HCL is planning to create 500 new jobs in Connecticut during the next two to three years. These positions will be offered in the fields of IoT, augmented reality, aerospace engineering, infrastructure, digital workplace, IT applications and operations technologies. In addition, HCL also plans to partner with local community colleges and universities to create job opportunities for college graduates.

HCL’s Strategy

In February 2020, HCL announced that the Hartford Center will feature a Smart Manufacturing Lab showcasing state of the art technology products. More than 200 jobs will be added in the Hartford Center. The decision also reflects on company’s strategy of establishing offices near major clients and this new center will serve Stanley Black & Decker which is their anchor client.
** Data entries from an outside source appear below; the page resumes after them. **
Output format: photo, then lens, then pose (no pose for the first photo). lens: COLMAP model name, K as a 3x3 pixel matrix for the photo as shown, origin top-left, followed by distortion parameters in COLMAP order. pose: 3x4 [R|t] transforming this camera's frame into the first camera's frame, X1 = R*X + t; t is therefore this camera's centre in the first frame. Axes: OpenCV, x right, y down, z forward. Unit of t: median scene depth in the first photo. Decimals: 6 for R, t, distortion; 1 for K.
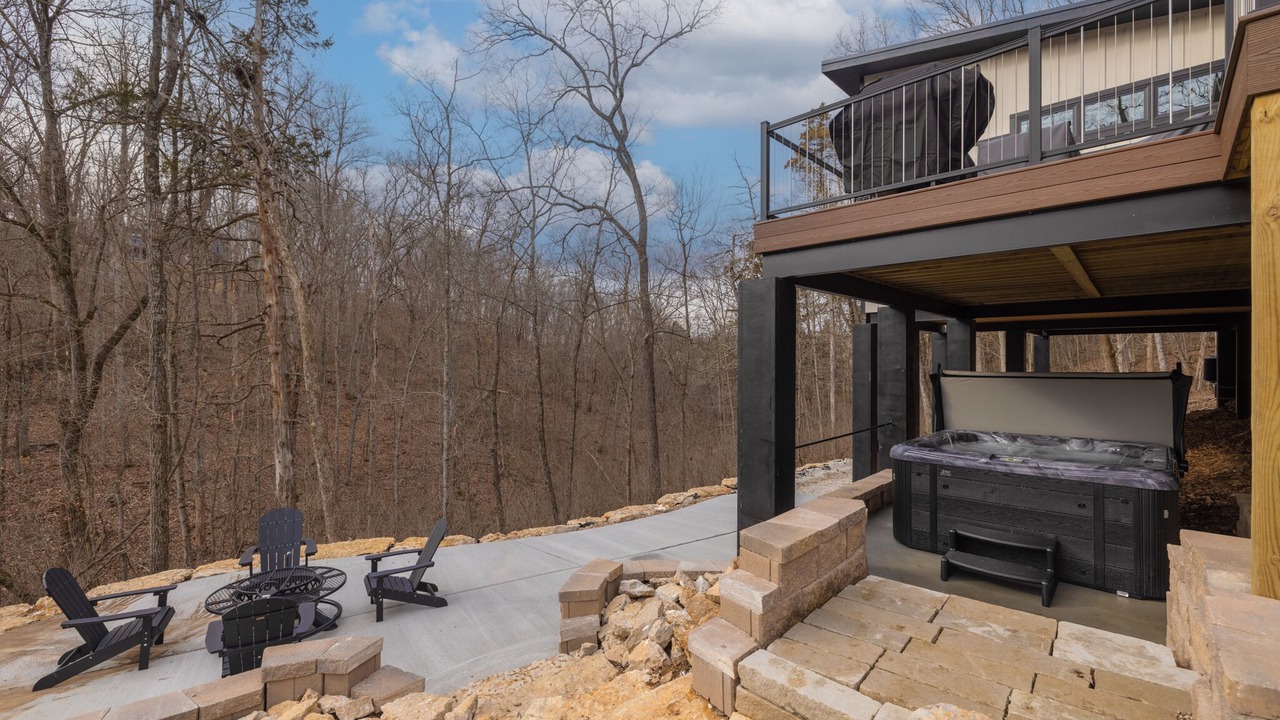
lens RADIAL K [[532.0, 0, 634.0], [0, 532.0, 358.1], [0, 0, 1]] dist [-0.001922, 0.000005]
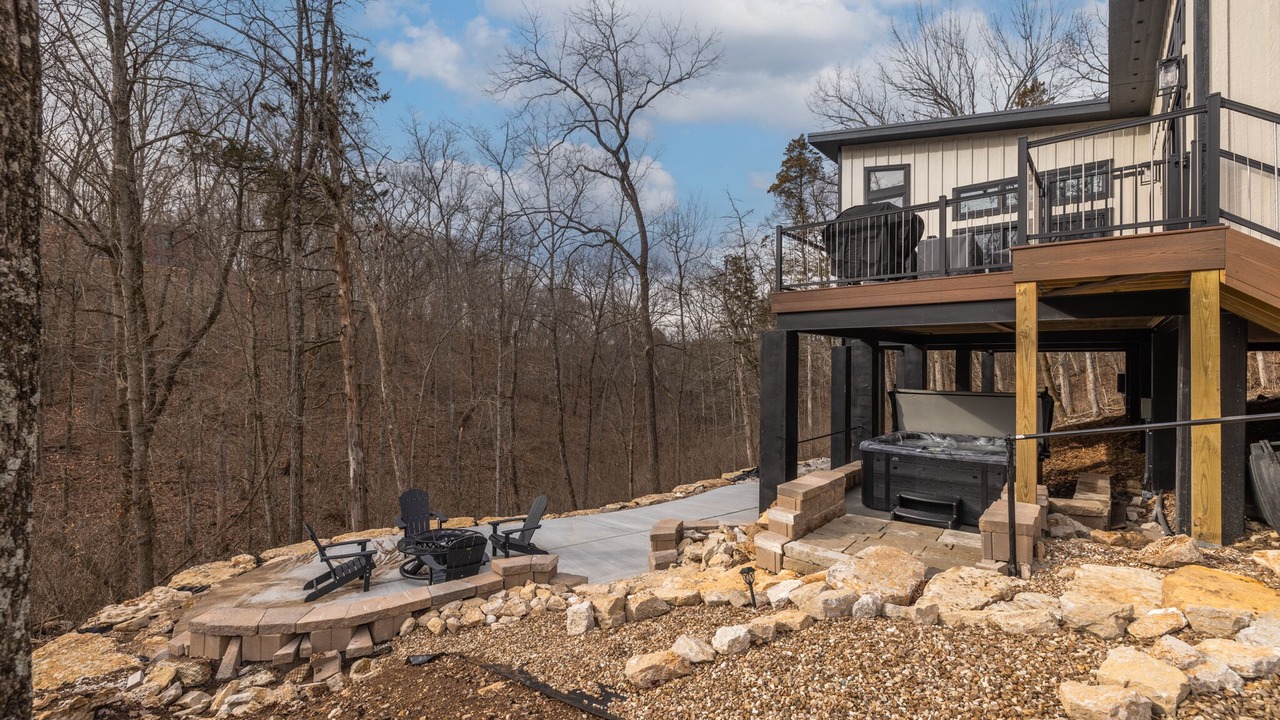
lens RADIAL K [[532.0, 0, 634.0], [0, 532.0, 358.1], [0, 0, 1]] dist [-0.001922, 0.000005]
pose [[0.999031, 0.007260, 0.043417, -0.215155], [-0.006968, 0.999952, -0.006859, -0.053873], [-0.043464, 0.006550, 0.999034, -0.459067]]
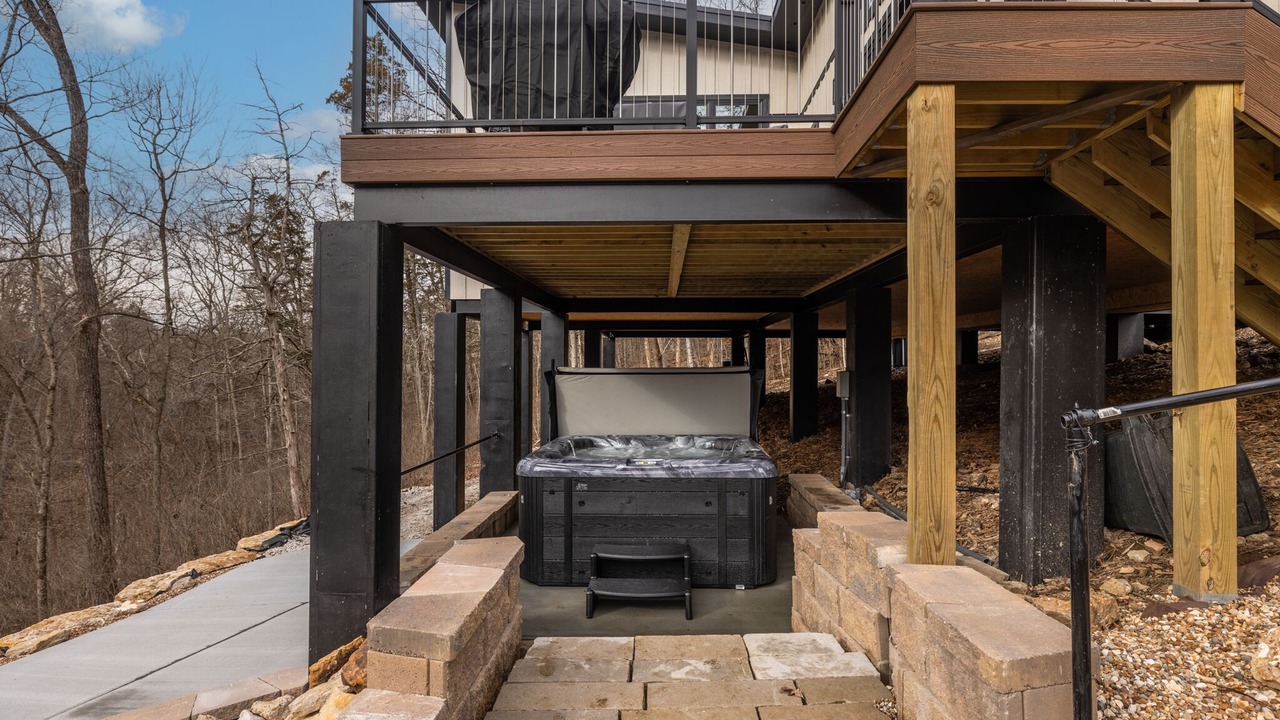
lens RADIAL K [[667.8, 0, 640.0], [0, 667.8, 360.0], [0, 0, 1]] dist [-0.005939, -0.000453]
pose [[0.744417, 0.008435, 0.667662, -0.040186], [-0.005316, 0.999963, -0.006706, 0.022741], [-0.667694, 0.001443, 0.744435, 0.148881]]
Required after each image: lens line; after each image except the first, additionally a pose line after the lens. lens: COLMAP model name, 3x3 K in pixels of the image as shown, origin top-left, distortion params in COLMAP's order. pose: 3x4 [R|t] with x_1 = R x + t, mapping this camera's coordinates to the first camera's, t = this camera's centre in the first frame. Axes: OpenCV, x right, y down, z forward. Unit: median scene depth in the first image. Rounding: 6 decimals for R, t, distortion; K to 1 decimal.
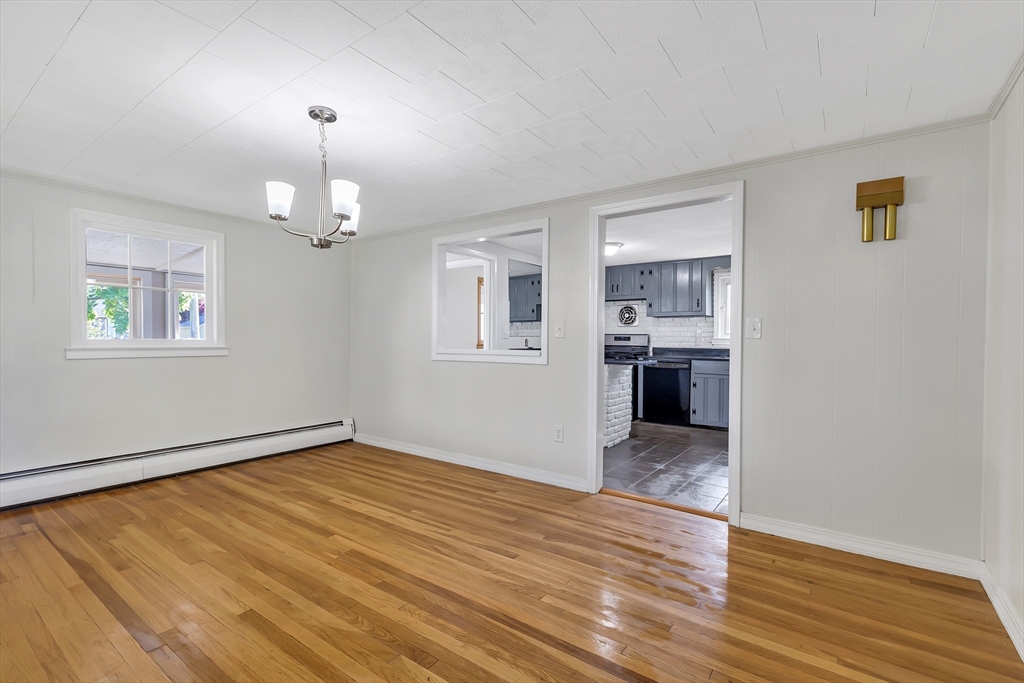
lens RADIAL K [[467.0, 0, 506.9], [0, 467.0, 345.5], [0, 0, 1]] dist [0.002525, 0.000351]
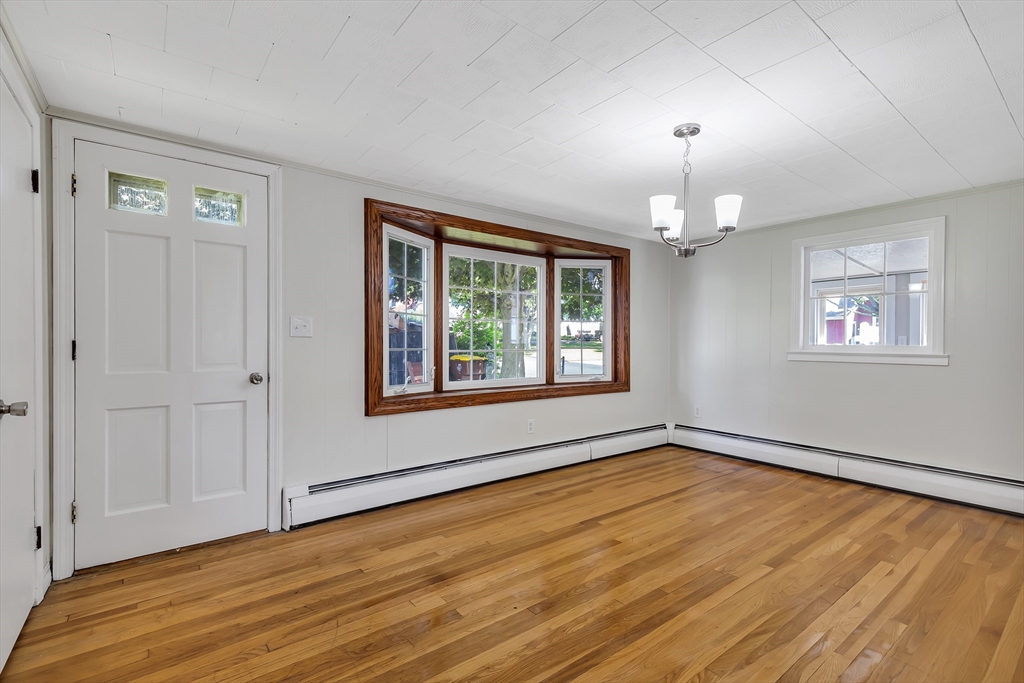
lens RADIAL K [[467.0, 0, 504.5], [0, 467.0, 342.2], [0, 0, 1]] dist [0.002525, 0.000351]
pose [[-0.289474, -0.005048, -0.957172, 0.426739], [-0.018640, 0.999826, 0.000364, -0.005398], [0.957004, 0.017947, -0.289518, 0.530450]]
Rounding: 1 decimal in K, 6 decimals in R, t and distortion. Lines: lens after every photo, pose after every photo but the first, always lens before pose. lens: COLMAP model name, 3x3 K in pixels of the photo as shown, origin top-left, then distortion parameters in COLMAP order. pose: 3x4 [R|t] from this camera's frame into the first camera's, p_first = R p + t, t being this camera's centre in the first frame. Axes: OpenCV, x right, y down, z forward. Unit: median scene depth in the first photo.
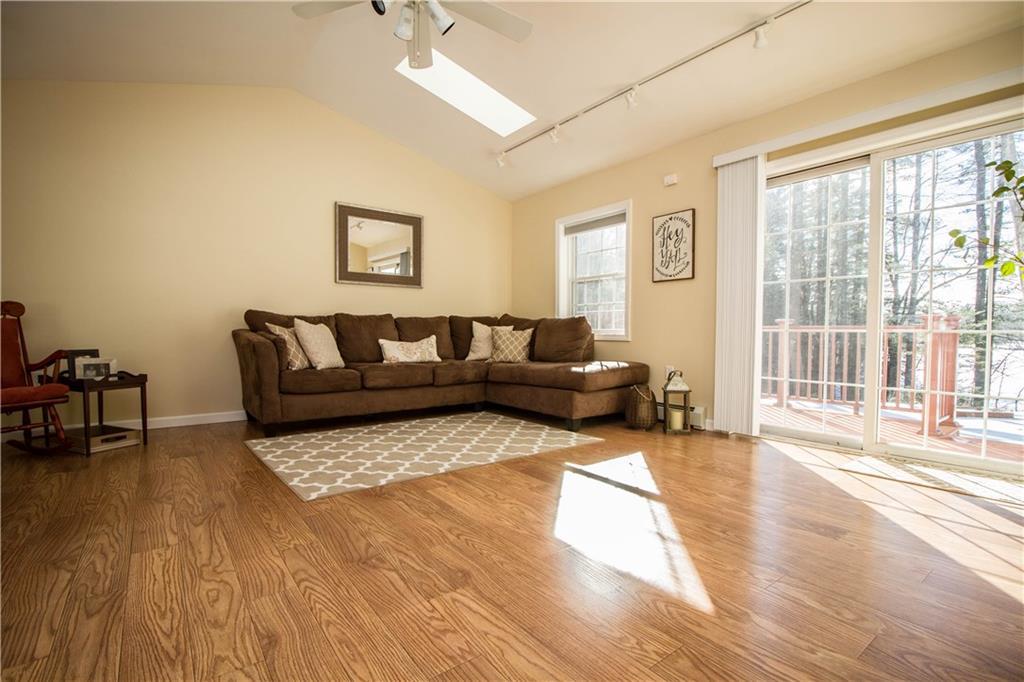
lens RADIAL K [[482.1, 0, 517.1], [0, 482.1, 339.2], [0, 0, 1]] dist [0.002973, -0.013292]
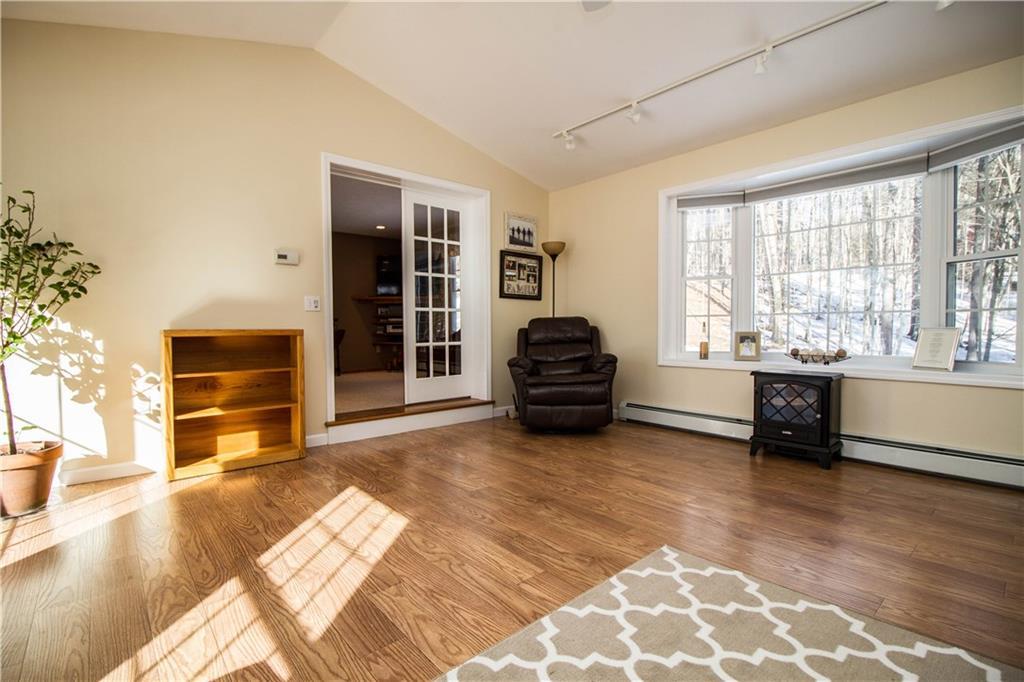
lens RADIAL K [[482.1, 0, 517.1], [0, 482.1, 339.2], [0, 0, 1]] dist [0.002973, -0.013292]
pose [[-0.997783, 0.010558, -0.065706, -0.099963], [0.008044, 0.999230, 0.038405, -0.074875], [0.066061, 0.037792, -0.997100, 1.697189]]
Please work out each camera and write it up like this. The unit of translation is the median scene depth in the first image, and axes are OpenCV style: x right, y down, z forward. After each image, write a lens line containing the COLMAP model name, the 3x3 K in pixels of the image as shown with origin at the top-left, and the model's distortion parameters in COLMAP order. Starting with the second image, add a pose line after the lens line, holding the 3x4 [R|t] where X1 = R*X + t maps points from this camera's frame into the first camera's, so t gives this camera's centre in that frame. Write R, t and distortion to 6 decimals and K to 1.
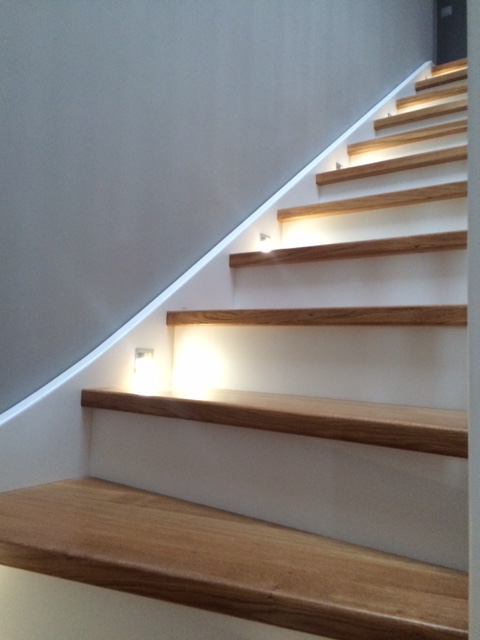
lens RADIAL K [[545.3, 0, 240.0], [0, 545.3, 320.0], [0, 0, 1]] dist [0.074722, -0.111772]
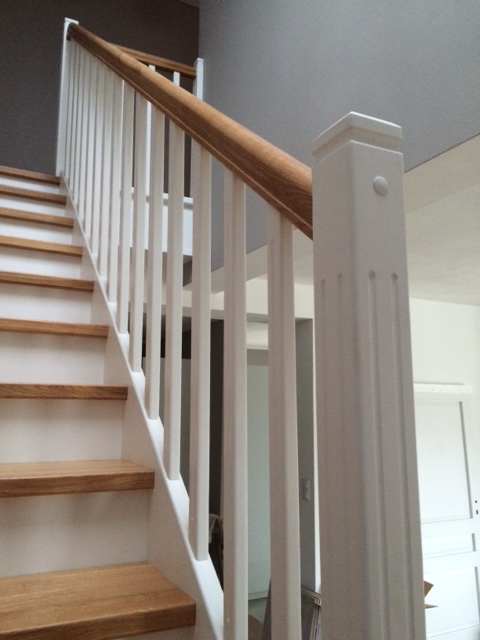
lens RADIAL K [[545.3, 0, 240.0], [0, 545.3, 320.0], [0, 0, 1]] dist [0.074722, -0.111772]
pose [[0.443726, 0.112232, 0.889107, -0.291083], [-0.045413, 0.993668, -0.102767, -0.358944], [-0.895011, 0.005224, 0.446013, 0.338293]]
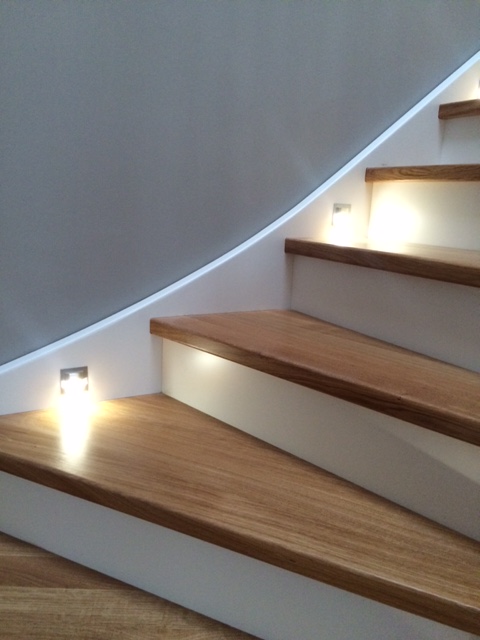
lens RADIAL K [[545.3, 0, 240.0], [0, 545.3, 320.0], [0, 0, 1]] dist [0.074722, -0.111772]
pose [[0.912112, 0.094385, -0.398928, 0.118709], [0.011513, 0.966852, 0.255080, -0.007239], [0.409780, -0.237254, 0.880790, -0.140206]]
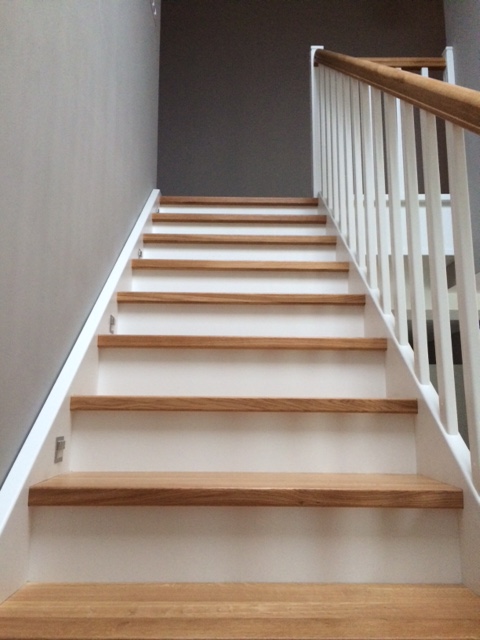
lens RADIAL K [[545.3, 0, 240.0], [0, 545.3, 320.0], [0, 0, 1]] dist [0.074722, -0.111772]
pose [[0.790743, 0.074047, 0.607653, -0.347310], [-0.014895, 0.994690, -0.101828, -0.371269], [-0.611967, 0.071469, 0.787648, 0.389606]]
Stanley Black & Decker is a global manufacturer of tools and storage equipment.

The tech giant HCL is leasing 16,500 square feet space in State House Square and have an option to triple that space. The center will also focus on encompassing insurance, aerospace, healthcare and life sciences. C Vijayakumar , HCL’s chief executive said, “I strongly believe that Hartford is going play a very important part in the work that we are undertaking for our clients globally”. He further added that “our proposition was: ‘We’re going to be next to you. We will build a center here and we will used to build our presence in Connecticut,”

HCL’s Revenues

HCL Technologies is currently operating in 50 countries and have a global workforce of 187,000. In United States, they have a workforce of 22,000 employees. U.S. is generating 60% of their total revenue and its total revenue is $11 billion. The Mayor of Hartford considers HCL’s addition as a positive sign and it will build on city’s efforts to become a center of innovation.